In the late 1960s, Mr. Sharon moved from New York to Los Angeles and worked behind singers Rosemary Clooney, Nancy Wilson and Robert Goulet. He reunited with Bennett in 1979, when the singer began to launch his comeback.

Mr. Sharon was the pianist and principal arranger on many of Bennett’s later hit records, including “Perfectly Frank” (1992), which earned Bennett his first Grammy Award in 30 years, and “Steppin’ Out” (1993), which won a Grammy for Best Traditional Pop Vocal.

In 1994, Mr. Sharon’s attentive, effortless-sounding piano was prominently featured when Bennett appeared on an episode of MTV’s “Unplugged” series. The resulting album, MTV Unplugged,” won the Grammy for Album of the Year.

“When I look back and review my recordings,” Bennett told the Hartford Courant in 2005, “I see that the best singing I do is when there’s a great jazz artist around, like Stan Getz or Bill Evans, or when Ralph Sharon was playing piano for me.”

Ralph Simon Sharon was born Sept. 17, 1923, in London. His mother played piano for silent movies, but Mr. Sharon showed little interest in music until he discovered American jazz, particularly the piano performances of Fats Waller and Art Tatum.

He began performing in his teens and later joined top British bands led by Ted Heath and Frank Weir. After coming to the United States, Mr. Sharon would win renown as an accompanist to singers, but he continued to perform in jazz settings and recorded more than 30 albums as a leader of small jazz groups.

Mr. Sharon retired as Bennett’s musical director in 2002 and settled in Colorado, where he performed in jazz clubs and hotel lounges until as recently as three months ago.

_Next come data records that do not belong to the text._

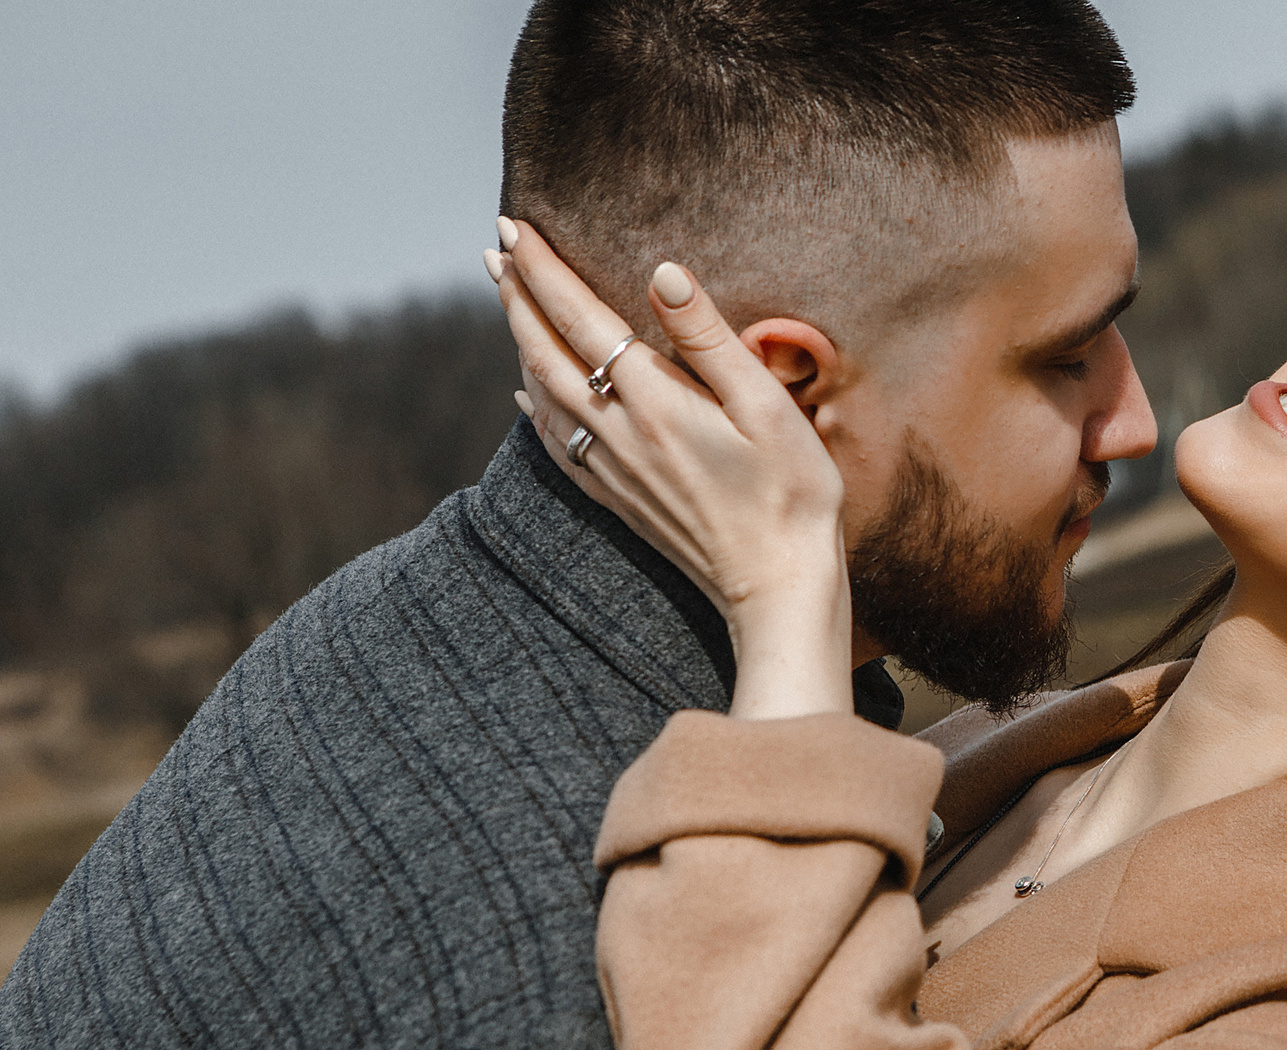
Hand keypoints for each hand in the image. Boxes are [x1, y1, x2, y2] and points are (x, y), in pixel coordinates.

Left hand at [490, 221, 852, 719]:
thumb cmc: (792, 494)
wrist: (778, 587)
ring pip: (543, 394)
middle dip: (515, 295)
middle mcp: (620, 433)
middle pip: (545, 351)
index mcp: (654, 402)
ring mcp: (614, 469)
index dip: (542, 269)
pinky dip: (533, 408)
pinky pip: (557, 444)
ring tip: (507, 302)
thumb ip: (710, 338)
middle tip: (494, 248)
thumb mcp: (767, 407)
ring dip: (519, 341)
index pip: (580, 317)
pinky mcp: (620, 499)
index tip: (513, 225)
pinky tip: (526, 394)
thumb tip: (662, 272)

Survivors include his wife of 41 years, Linda Noone Sharon, and their son, Bo Sharon, both of Boulder; and two grandsons.

During his years with Bennett, Mr. Sharon selected many of the singer’s songs, and the two worked out the arrangements together at the piano. Each of them knew the music and lyrics to thousands of tunes, but none could match the unexpected success of “I Left My Heart in San Francisco.”

In a 1988 interview with British jazz writer Les Tomkins, Mr. Sharon recalled that the songwriters, Cory and Cross, gave him the sheet music in about 1960, but “I put it away in a drawer and forgot all about it.”

When he and Bennett were about to embark on a nationwide tour in 1961, Mr. Sharon said, “I was looking through a drawer for some shirts; I pulled this sheet out, and it said: ‘I Left My Heart in San Francisco.’ So I thought, ‘Well, we’re going to San Francisco — I’ll just put this in my case.’ ”

He showed the song to Bennett one day at a hotel bar in Hot Springs, Ark. After they played it once, the bartender said, “If you guys record that song, I’ll buy the first copy.”

Over the years, as the song grew in popularity, audiences began to demand it every time Bennett took the stage.

“It’s Tony’s signature tune now,” Mr. Sharon said. “Yet it was a complete accident — if I hadn’t looked for that shirt in that drawer, it would never have happened.”